(Saved data entries)
----------

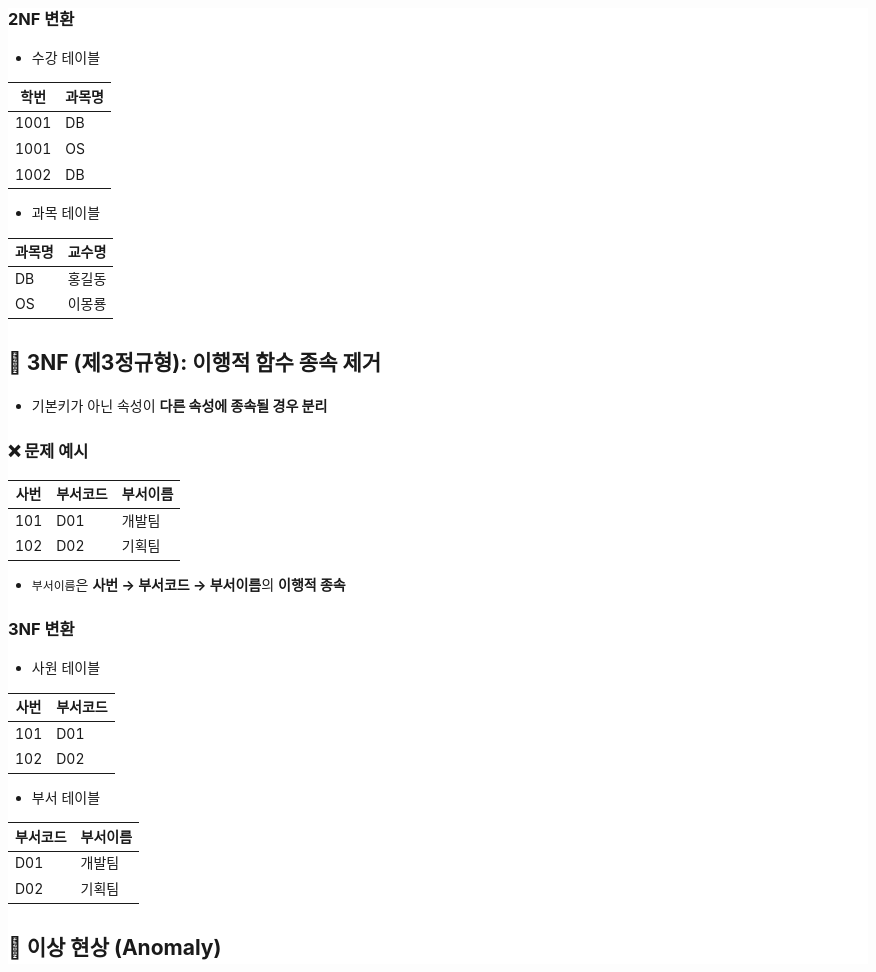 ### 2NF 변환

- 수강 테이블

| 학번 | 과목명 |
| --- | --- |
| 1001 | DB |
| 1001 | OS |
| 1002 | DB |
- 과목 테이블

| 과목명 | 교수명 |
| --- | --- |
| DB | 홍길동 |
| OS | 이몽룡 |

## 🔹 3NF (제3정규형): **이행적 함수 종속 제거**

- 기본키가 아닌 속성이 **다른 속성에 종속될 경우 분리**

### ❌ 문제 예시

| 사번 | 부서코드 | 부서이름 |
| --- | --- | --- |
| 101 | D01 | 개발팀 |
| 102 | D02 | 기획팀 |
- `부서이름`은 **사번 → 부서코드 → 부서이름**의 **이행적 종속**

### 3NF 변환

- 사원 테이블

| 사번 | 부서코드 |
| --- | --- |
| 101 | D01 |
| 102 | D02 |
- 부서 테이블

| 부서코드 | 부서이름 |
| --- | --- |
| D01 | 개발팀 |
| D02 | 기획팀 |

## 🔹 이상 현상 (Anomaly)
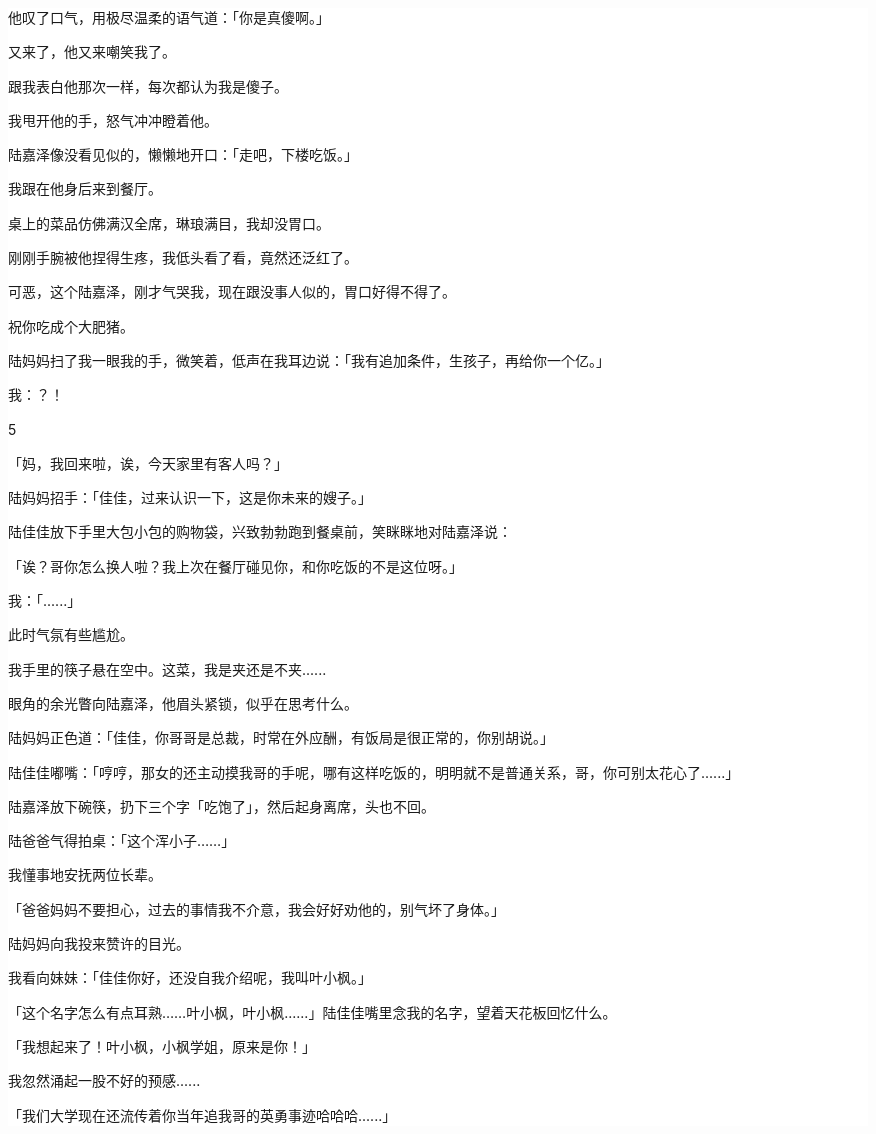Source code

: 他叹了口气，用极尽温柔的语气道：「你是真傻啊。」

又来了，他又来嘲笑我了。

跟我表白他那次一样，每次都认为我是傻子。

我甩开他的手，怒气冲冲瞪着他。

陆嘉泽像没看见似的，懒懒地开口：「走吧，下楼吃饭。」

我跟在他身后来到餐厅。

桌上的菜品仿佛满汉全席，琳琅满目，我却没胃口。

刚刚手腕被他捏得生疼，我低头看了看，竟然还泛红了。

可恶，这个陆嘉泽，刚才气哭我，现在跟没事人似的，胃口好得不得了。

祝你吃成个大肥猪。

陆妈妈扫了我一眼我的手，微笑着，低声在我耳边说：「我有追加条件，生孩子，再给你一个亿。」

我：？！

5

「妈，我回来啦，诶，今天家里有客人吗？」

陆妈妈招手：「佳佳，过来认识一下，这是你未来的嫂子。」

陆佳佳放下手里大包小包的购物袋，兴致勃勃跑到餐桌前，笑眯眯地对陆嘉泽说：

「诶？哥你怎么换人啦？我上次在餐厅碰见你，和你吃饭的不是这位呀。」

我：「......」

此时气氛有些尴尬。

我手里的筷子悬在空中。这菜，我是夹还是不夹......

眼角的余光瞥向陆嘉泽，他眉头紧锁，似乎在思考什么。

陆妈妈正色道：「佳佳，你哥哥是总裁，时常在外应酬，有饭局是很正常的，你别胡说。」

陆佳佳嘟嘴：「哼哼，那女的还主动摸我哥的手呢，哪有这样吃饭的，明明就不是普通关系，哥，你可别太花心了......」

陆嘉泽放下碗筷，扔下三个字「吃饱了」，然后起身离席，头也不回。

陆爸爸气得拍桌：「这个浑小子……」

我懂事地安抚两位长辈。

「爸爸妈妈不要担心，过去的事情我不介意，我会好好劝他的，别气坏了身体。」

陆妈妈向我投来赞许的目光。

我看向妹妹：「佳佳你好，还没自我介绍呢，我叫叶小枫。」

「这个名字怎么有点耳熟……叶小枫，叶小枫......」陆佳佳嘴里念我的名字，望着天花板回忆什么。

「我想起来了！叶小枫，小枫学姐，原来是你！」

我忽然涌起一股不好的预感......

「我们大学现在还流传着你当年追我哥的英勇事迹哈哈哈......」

----------

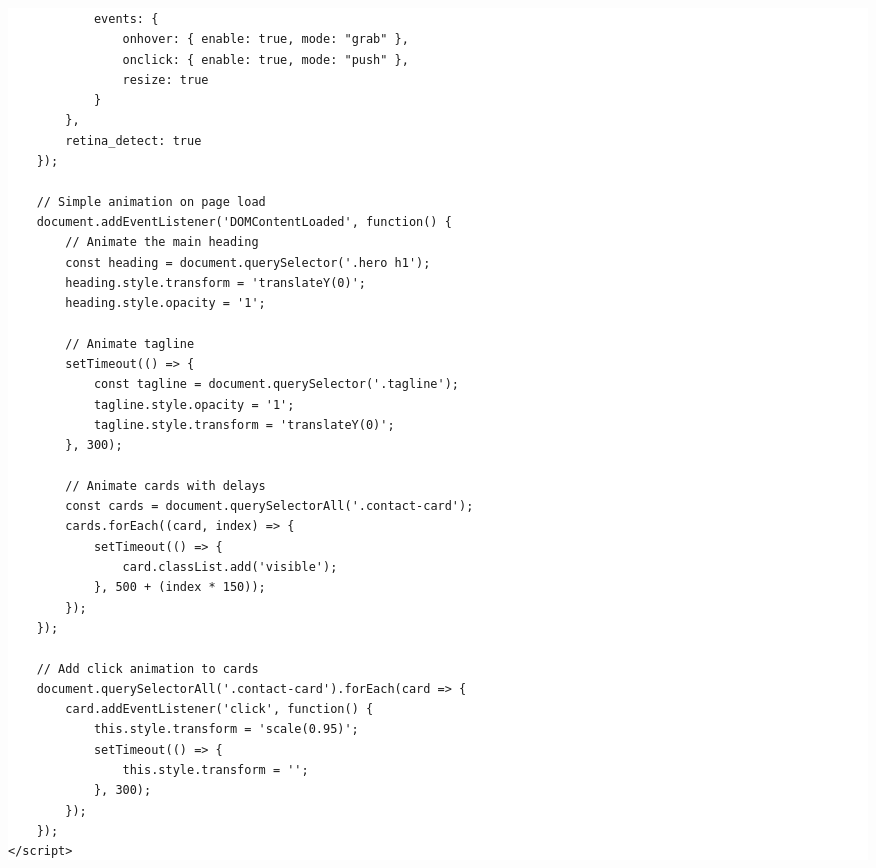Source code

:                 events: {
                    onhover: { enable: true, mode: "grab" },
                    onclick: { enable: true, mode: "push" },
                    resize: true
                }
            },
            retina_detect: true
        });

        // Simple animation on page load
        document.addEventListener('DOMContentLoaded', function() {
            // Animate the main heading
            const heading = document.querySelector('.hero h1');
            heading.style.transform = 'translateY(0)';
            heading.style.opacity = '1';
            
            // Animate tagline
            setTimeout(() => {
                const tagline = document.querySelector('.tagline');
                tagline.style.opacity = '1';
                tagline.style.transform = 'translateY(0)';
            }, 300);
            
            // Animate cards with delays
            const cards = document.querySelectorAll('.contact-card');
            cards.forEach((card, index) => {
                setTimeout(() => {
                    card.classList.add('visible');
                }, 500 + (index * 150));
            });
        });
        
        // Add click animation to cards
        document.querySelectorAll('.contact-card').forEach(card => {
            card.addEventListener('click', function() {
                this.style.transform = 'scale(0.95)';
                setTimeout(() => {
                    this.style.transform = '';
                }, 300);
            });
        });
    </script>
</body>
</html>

----------

*ABOUT THIS TASK*: Could you reproduce everything from "刚刚手腕被他捏得生疼，我低头看了看，竟然还泛红了。" down to "我看向妹妹：「佳佳你好，还没自我介绍呢，我叫叶小枫。」", changing "陆妈妈" to "陆母" and leaving the rest untouched?

*OUTPUT BELOW*:
刚刚手腕被他捏得生疼，我低头看了看，竟然还泛红了。

可恶，这个陆嘉泽，刚才气哭我，现在跟没事人似的，胃口好得不得了。

祝你吃成个大肥猪。

陆母扫了我一眼我的手，微笑着，低声在我耳边说：「我有追加条件，生孩子，再给你一个亿。」

我：？！

5

「妈，我回来啦，诶，今天家里有客人吗？」

陆母招手：「佳佳，过来认识一下，这是你未来的嫂子。」

陆佳佳放下手里大包小包的购物袋，兴致勃勃跑到餐桌前，笑眯眯地对陆嘉泽说：

「诶？哥你怎么换人啦？我上次在餐厅碰见你，和你吃饭的不是这位呀。」

我：「......」

此时气氛有些尴尬。

我手里的筷子悬在空中。这菜，我是夹还是不夹......

眼角的余光瞥向陆嘉泽，他眉头紧锁，似乎在思考什么。

陆母正色道：「佳佳，你哥哥是总裁，时常在外应酬，有饭局是很正常的，你别胡说。」

陆佳佳嘟嘴：「哼哼，那女的还主动摸我哥的手呢，哪有这样吃饭的，明明就不是普通关系，哥，你可别太花心了......」

陆嘉泽放下碗筷，扔下三个字「吃饱了」，然后起身离席，头也不回。

陆爸爸气得拍桌：「这个浑小子……」

我懂事地安抚两位长辈。

「爸爸妈妈不要担心，过去的事情我不介意，我会好好劝他的，别气坏了身体。」

陆母向我投来赞许的目光。

我看向妹妹：「佳佳你好，还没自我介绍呢，我叫叶小枫。」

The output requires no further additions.